Is A × B the Same as B × A? When Order Matters for the Whole Set

You learn early that an ordered pair (a, b) is not the same as (b, a) — order matters for the two slots. Fair enough. But then you meet the Cartesian product A \times B, and a reasonable next thought is: if every individual ordered pair cares about order, maybe the set of all ordered pairs doesn't. After all, the set A \times B contains the same information as B \times A — same two underlying sets, same total count of pairs. Could they be the same set?

Almost never. A \times B and B \times A are two different sets in general, and the difference is genuine — not a notational quirk. Here is why, with the one exception that is worth knowing.

The definitions, side by side

Recall that the Cartesian product is

A \times B = \{(a, b) \mid a \in A,\ b \in B\}.

The first coordinate comes from A, the second from B. Now

B \times A = \{(b, a) \mid b \in B,\ a \in A\}.

The first coordinate comes from B, the second from A. The two sets differ in which set contributes the first coordinate, and ordered pairs are picky about that.

A tiny example makes it obvious

Let A = \{1, 2\} and B = \{x, y\}. Then

A \times B = \{(1, x), (1, y), (2, x), (2, y)\}

B \times A = \{(x, 1), (x, 2), (y, 1), (y, 2)\}.

Look at the pair (1, x). It is in A \times B but not in B \times A — because B \times A only contains pairs with first coordinate from B, and 1 \notin B. Every pair in A \times B has its entries swapped in B \times A, and since (1, x) \neq (x, 1), the two sets share no elements at all (in this case). They are even disjoint here.

Why: two ordered pairs are equal only when their first coordinates are equal and their second coordinates are equal. So (1, x) = (x, 1) would force 1 = x, which is false. The pairs are genuinely different objects, even though they reuse the same symbols.

Grid picture: rows vs columns swap

Same four ordered pairs? No — every pair has had its two entries swapped. The row-labels and column-labels have also swapped. No cell of the left grid appears in the right grid.

But the sizes are equal

One thing is the same: the count of elements.

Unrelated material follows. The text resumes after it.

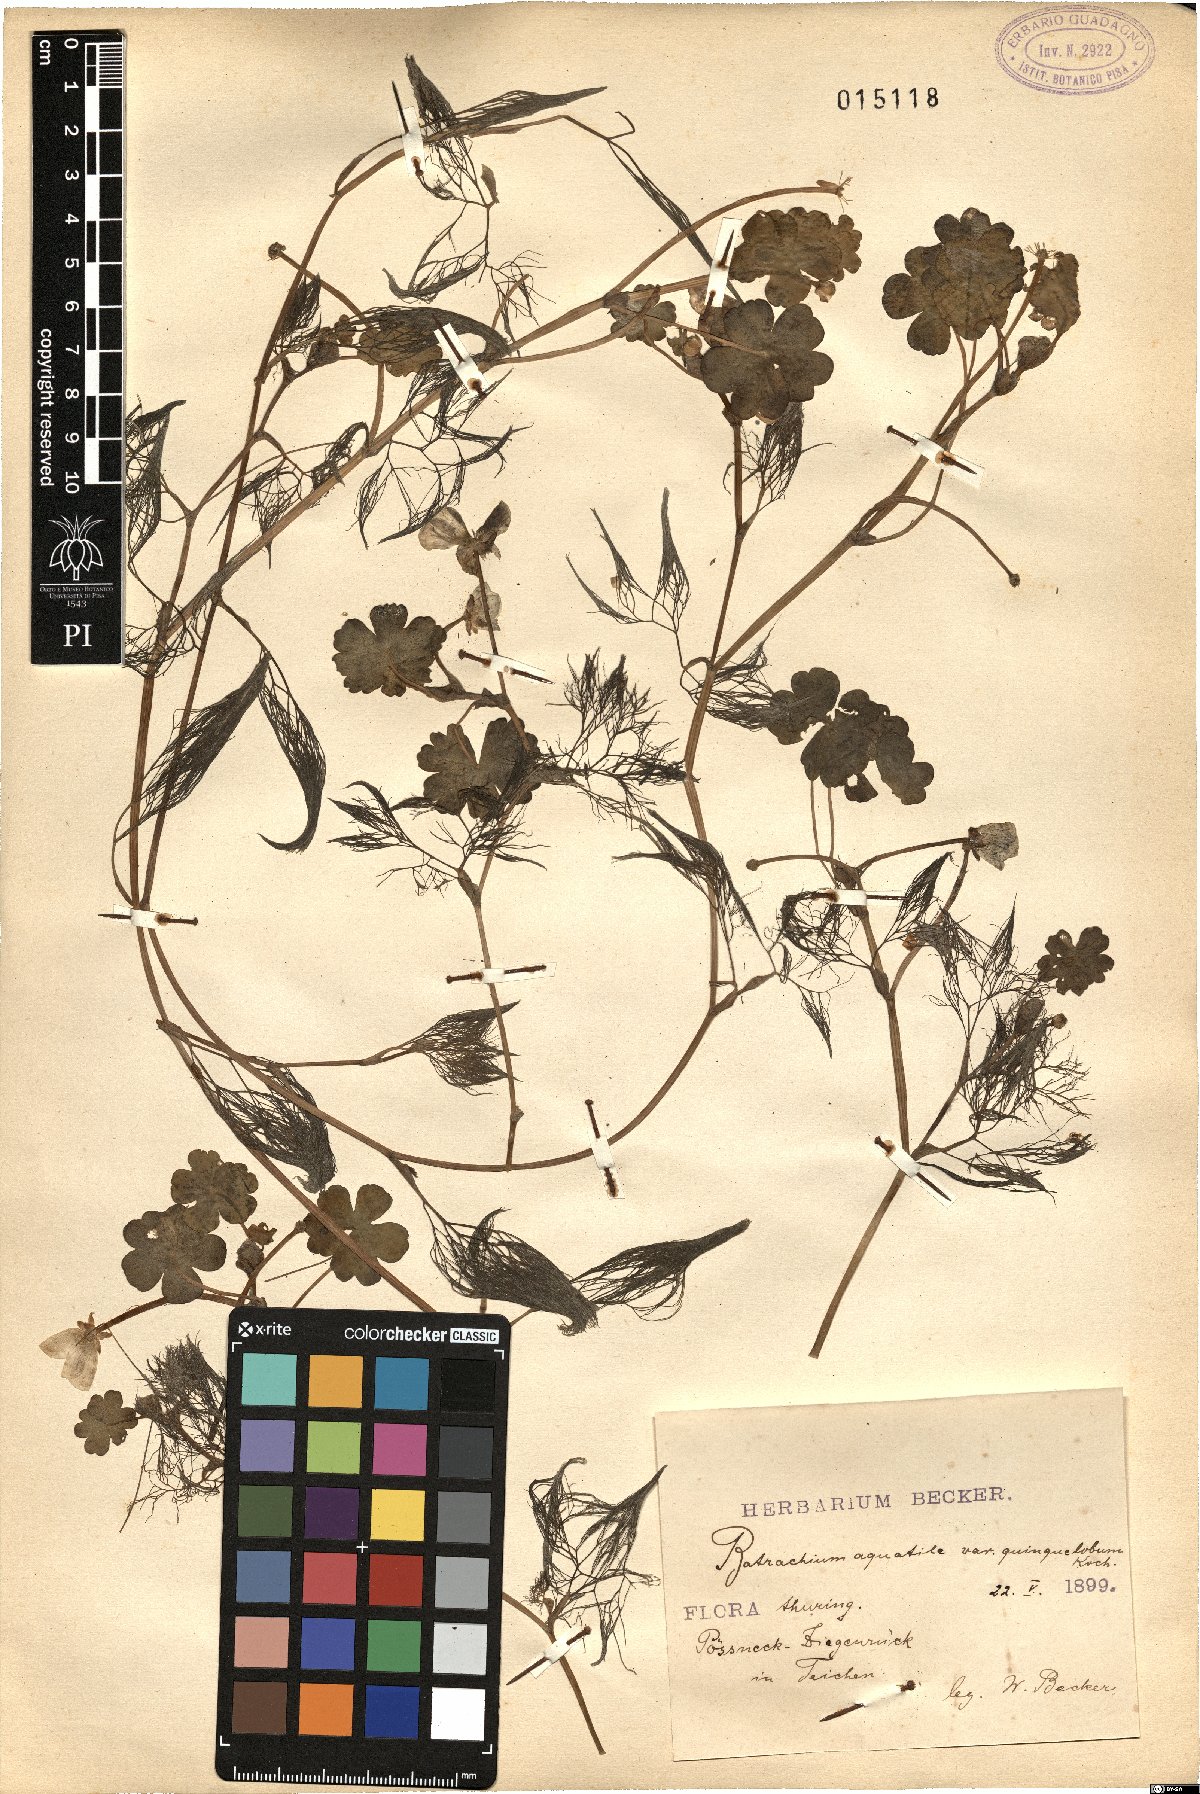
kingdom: Plantae
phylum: Tracheophyta
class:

|A \times B| = |A| \cdot |B| = |B| \cdot |A| = |B \times A|.

Multiplication of cardinalities is commutative. So if you are just counting ordered pairs, the two sets are interchangeable. But when you are listing them, or using them as relations, or comparing to a specific target set, the difference matters.

The one case when they are equal

A \times B = B \times A holds in exactly one non-trivial case: when A = B.

If A = B, then every pair (a, b) in A \times B has both coordinates from the same set, and the swapped pair (b, a) also has both coordinates from the same set. Both sets are the self-product A \times A.

There is also the trivial case: if either A or B is empty, then both products are empty, and empty equals empty. That's not especially interesting, but it does count.

In summary: A \times B = B \times A if and only if A = B or at least one of them is empty.

Why the "only if" direction: suppose A \neq B and both are nonempty. Pick an element a_0 \in A that is not in B (such an element exists because A is not a subset of B — you can always find one set that has an element the other lacks, unless they are equal). Pick any b_0 \in B. Then (a_0, b_0) \in A \times B. For this pair to also be in B \times A, you would need a_0 \in B — contradiction. So (a_0, b_0) witnesses the inequality. A symmetric argument handles A \subset B.

Why does this matter for JEE?

Three places where the distinction becomes important.

1. Relations. A relation from A to B is a subset of A \times B. A relation from B to A is a subset of B \times A. If you swap the source and target, you get the inverse relation, and it lives in a different ambient product. Confusing the two sends you down the wrong track in relation/function questions.

2. Coordinate geometry translations. A point in the xy-plane is an ordered pair (x, y) \in \mathbb{R} \times \mathbb{R}. The pair (1, 2) and the pair (2, 1) are different points, and "swap the axes" is a genuine transformation. Problems that ask for reflections across the line y = x are secretly asking you to swap from A \times B to B \times A structure.

3. Domain/range in functions. f: A \to B has graph \{(a, f(a)) : a \in A\} \subseteq A \times B. The inverse function f^{-1}, when it exists, has graph \{(f(a), a)\} \subseteq B \times A. Getting the direction right is not optional.

What about the "contents" argument?

The intuition that A \times B and B \times A have "the same information" is correct in a weak sense. You can translate between them perfectly — just swap each pair's entries. So the sets are in one-to-one correspondence. But being in bijection is not the same as being equal as sets. Two sets are equal when they have exactly the same elements. The pair (1, x) is an element of A \times B and not an element of B \times A, and that settles it.

Equality of sets and sameness of information are different claims. Sets are equal element-by-element; sameness of information is a much softer notion captured by bijections.

One-sentence answer for revision

A \times B and B \times A have the same cardinality and the same underlying information, but they are different sets whenever A \neq B and both are nonempty — because ordered pairs are sensitive to which slot holds which coordinate.